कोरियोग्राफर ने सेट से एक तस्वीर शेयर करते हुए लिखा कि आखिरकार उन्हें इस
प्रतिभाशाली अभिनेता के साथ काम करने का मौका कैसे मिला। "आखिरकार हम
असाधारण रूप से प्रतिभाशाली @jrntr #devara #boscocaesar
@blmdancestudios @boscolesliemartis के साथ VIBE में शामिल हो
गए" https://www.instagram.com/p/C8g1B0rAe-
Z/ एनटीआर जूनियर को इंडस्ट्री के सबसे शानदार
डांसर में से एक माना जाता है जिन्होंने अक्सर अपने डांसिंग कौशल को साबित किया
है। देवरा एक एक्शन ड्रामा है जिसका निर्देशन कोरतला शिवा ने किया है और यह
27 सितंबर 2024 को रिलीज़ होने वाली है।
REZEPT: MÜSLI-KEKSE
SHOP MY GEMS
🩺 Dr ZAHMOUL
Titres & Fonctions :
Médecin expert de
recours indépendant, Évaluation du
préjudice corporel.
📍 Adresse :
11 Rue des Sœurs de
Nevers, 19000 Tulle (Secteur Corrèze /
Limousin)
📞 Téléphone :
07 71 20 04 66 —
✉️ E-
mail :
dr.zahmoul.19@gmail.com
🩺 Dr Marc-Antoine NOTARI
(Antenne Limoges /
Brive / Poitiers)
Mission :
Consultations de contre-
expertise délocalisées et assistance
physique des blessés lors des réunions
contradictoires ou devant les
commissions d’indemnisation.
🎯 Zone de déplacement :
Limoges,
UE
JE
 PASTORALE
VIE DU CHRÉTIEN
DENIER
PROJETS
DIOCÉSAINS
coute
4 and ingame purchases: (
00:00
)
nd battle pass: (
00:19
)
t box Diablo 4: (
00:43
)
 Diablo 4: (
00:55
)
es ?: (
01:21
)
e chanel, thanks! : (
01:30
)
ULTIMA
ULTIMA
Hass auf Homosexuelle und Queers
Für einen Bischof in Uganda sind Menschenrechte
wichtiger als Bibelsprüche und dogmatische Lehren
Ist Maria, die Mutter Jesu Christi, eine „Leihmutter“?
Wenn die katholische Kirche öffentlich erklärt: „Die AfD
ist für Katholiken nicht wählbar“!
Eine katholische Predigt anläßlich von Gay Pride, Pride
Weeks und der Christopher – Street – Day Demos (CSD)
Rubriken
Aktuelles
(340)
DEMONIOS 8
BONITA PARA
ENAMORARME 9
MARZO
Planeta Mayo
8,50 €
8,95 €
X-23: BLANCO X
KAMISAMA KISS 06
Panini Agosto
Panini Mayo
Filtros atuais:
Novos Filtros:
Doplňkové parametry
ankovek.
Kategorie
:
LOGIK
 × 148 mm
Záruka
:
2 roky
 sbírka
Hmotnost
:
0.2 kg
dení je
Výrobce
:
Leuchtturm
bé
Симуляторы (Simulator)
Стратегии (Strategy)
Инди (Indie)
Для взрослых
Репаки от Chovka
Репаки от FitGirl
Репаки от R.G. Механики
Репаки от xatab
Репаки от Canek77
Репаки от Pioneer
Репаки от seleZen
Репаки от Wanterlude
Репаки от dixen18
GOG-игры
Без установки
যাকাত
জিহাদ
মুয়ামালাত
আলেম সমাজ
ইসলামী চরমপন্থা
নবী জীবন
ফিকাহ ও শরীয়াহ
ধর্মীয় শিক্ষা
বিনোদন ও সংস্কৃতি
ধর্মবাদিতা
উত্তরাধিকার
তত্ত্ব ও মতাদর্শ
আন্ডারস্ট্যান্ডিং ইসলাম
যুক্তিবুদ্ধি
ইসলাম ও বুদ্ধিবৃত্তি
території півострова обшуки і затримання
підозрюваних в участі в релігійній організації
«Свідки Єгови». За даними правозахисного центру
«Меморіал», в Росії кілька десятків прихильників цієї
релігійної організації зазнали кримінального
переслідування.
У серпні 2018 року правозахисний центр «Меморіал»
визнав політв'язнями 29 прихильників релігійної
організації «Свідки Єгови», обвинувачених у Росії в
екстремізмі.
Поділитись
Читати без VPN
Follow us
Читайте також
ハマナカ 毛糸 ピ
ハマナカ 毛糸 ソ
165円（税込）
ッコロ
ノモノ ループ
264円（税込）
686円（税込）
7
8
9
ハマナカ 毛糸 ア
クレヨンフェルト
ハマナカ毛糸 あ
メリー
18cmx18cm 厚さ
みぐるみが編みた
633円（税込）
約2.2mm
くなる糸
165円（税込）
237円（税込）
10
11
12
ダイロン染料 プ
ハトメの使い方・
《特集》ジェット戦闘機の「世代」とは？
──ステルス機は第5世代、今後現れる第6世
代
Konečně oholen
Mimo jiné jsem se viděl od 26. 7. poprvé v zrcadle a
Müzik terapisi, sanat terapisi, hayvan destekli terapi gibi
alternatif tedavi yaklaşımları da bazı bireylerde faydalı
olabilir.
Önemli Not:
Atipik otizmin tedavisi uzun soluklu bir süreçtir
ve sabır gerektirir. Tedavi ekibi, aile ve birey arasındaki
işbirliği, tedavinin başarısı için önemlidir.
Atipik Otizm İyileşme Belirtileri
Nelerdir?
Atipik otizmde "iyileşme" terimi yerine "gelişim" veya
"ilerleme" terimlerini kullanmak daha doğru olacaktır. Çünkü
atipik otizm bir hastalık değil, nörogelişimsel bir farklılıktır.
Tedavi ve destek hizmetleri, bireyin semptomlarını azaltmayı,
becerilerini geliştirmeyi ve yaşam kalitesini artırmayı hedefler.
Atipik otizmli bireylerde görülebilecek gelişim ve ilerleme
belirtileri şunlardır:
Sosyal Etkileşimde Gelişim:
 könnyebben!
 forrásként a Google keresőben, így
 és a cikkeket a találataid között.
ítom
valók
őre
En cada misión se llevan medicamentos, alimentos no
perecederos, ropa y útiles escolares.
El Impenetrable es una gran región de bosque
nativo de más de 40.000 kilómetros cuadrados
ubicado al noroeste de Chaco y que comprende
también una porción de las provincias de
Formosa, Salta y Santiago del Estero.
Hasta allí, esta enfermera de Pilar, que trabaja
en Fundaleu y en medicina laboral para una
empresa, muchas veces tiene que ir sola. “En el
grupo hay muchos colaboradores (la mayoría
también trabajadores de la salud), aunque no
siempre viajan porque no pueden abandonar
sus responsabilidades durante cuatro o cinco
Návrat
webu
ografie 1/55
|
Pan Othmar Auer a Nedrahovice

+++

_WORK INSTRUCTION_.
The entire listing above, every line of it, should be copied out exactly.

_WRITTEN SOLUTION_.
कोरियोग्राफर ने सेट से एक तस्वीर शेयर करते हुए लिखा कि आखिरकार उन्हें इस
प्रतिभाशाली अभिनेता के साथ काम करने का मौका कैसे मिला। "आखिरकार हम
असाधारण रूप से प्रतिभाशाली @jrntr #devara #boscocaesar
@blmdancestudios @boscolesliemartis के साथ VIBE में शामिल हो
गए" https://www.instagram.com/p/C8g1B0rAe-
Z/ एनटीआर जूनियर को इंडस्ट्री के सबसे शानदार
डांसर में से एक माना जाता है जिन्होंने अक्सर अपने डांसिंग कौशल को साबित किया
है। देवरा एक एक्शन ड्रामा है जिसका निर्देशन कोरतला शिवा ने किया है और यह
27 सितंबर 2024 को रिलीज़ होने वाली है।
REZEPT: MÜSLI-KEKSE
SHOP MY GEMS
🩺 Dr ZAHMOUL
Titres & Fonctions :
Médecin expert de
recours indépendant, Évaluation du
préjudice corporel.
📍 Adresse :
11 Rue des Sœurs de
Nevers, 19000 Tulle (Secteur Corrèze /
Limousin)
📞 Téléphone :
07 71 20 04 66 —
✉️ E-
mail :
dr.zahmoul.19@gmail.com
🩺 Dr Marc-Antoine NOTARI
(Antenne Limoges /
Brive / Poitiers)
Mission :
Consultations de contre-
expertise délocalisées et assistance
physique des blessés lors des réunions
contradictoires ou devant les
commissions d’indemnisation.
🎯 Zone de déplacement :
Limoges,
UE
JE
 PASTORALE
VIE DU CHRÉTIEN
DENIER
PROJETS
DIOCÉSAINS
coute
4 and ingame purchases: (
00:00
)
nd battle pass: (
00:19
)
t box Diablo 4: (
00:43
)
 Diablo 4: (
00:55
)
es ?: (
01:21
)
e chanel, thanks! : (
01:30
)
ULTIMA
ULTIMA
Hass auf Homosexuelle und Queers
Für einen Bischof in Uganda sind Menschenrechte
wichtiger als Bibelsprüche und dogmatische Lehren
Ist Maria, die Mutter Jesu Christi, eine „Leihmutter“?
Wenn die katholische Kirche öffentlich erklärt: „Die AfD
ist für Katholiken nicht wählbar“!
Eine katholische Predigt anläßlich von Gay Pride, Pride
Weeks und der Christopher – Street – Day Demos (CSD)
Rubriken
Aktuelles
(340)
DEMONIOS 8
BONITA PARA
ENAMORARME 9
MARZO
Planeta Mayo
8,50 €
8,95 €
X-23: BLANCO X
KAMISAMA KISS 06
Panini Agosto
Panini Mayo
Filtros atuais:
Novos Filtros:
Doplňkové parametry
ankovek.
Kategorie
:
LOGIK
 × 148 mm
Záruka
:
2 roky
 sbírka
Hmotnost
:
0.2 kg
dení je
Výrobce
:
Leuchtturm
bé
Симуляторы (Simulator)
Стратегии (Strategy)
Инди (Indie)
Для взрослых
Репаки от Chovka
Репаки от FitGirl
Репаки от R.G. Механики
Репаки от xatab
Репаки от Canek77
Репаки от Pioneer
Репаки от seleZen
Репаки от Wanterlude
Репаки от dixen18
GOG-игры
Без установки
যাকাত
জিহাদ
মুয়ামালাত
আলেম সমাজ
ইসলামী চরমপন্থা
নবী জীবন
ফিকাহ ও শরীয়াহ
ধর্মীয় শিক্ষা
বিনোদন ও সংস্কৃতি
ধর্মবাদিতা
উত্তরাধিকার
তত্ত্ব ও মতাদর্শ
আন্ডারস্ট্যান্ডিং ইসলাম
যুক্তিবুদ্ধি
ইসলাম ও বুদ্ধিবৃত্তি
території півострова обшуки і затримання
підозрюваних в участі в релігійній організації
«Свідки Єгови». За даними правозахисного центру
«Меморіал», в Росії кілька десятків прихильників цієї
релігійної організації зазнали кримінального
переслідування.
У серпні 2018 року правозахисний центр «Меморіал»
визнав політв'язнями 29 прихильників релігійної
організації «Свідки Єгови», обвинувачених у Росії в
екстремізмі.
Поділитись
Читати без VPN
Follow us
Читайте також
ハマナカ 毛糸 ピ
ハマナカ 毛糸 ソ
165円（税込）
ッコロ
ノモノ ループ
264円（税込）
686円（税込）
7
8
9
ハマナカ 毛糸 ア
クレヨンフェルト
ハマナカ毛糸 あ
メリー
18cmx18cm 厚さ
みぐるみが編みた
633円（税込）
約2.2mm
くなる糸
165円（税込）
237円（税込）
10
11
12
ダイロン染料 プ
ハトメの使い方・
《特集》ジェット戦闘機の「世代」とは？
──ステルス機は第5世代、今後現れる第6世
代
Konečně oholen
Mimo jiné jsem se viděl od 26. 7. poprvé v zrcadle a
Müzik terapisi, sanat terapisi, hayvan destekli terapi gibi
alternatif tedavi yaklaşımları da bazı bireylerde faydalı
olabilir.
Önemli Not:
Atipik otizmin tedavisi uzun soluklu bir süreçtir
ve sabır gerektirir. Tedavi ekibi, aile ve birey arasındaki
işbirliği, tedavinin başarısı için önemlidir.
Atipik Otizm İyileşme Belirtileri
Nelerdir?
Atipik otizmde "iyileşme" terimi yerine "gelişim" veya
"ilerleme" terimlerini kullanmak daha doğru olacaktır. Çünkü
atipik otizm bir hastalık değil, nörogelişimsel bir farklılıktır.
Tedavi ve destek hizmetleri, bireyin semptomlarını azaltmayı,
becerilerini geliştirmeyi ve yaşam kalitesini artırmayı hedefler.
Atipik otizmli bireylerde görülebilecek gelişim ve ilerleme
belirtileri şunlardır:
Sosyal Etkileşimde Gelişim:
 könnyebben!
 forrásként a Google keresőben, így
 és a cikkeket a találataid között.
ítom
valók
őre
En cada misión se llevan medicamentos, alimentos no
perecederos, ropa y útiles escolares.
El Impenetrable es una gran región de bosque
nativo de más de 40.000 kilómetros cuadrados
ubicado al noroeste de Chaco y que comprende
también una porción de las provincias de
Formosa, Salta y Santiago del Estero.
Hasta allí, esta enfermera de Pilar, que trabaja
en Fundaleu y en medicina laboral para una
empresa, muchas veces tiene que ir sola. “En el
grupo hay muchos colaboradores (la mayoría
también trabajadores de la salud), aunque no
siempre viajan porque no pueden abandonar
sus responsabilidades durante cuatro o cinco
Návrat
webu
ografie 1/55
|
Pan Othmar Auer a Nedrahovice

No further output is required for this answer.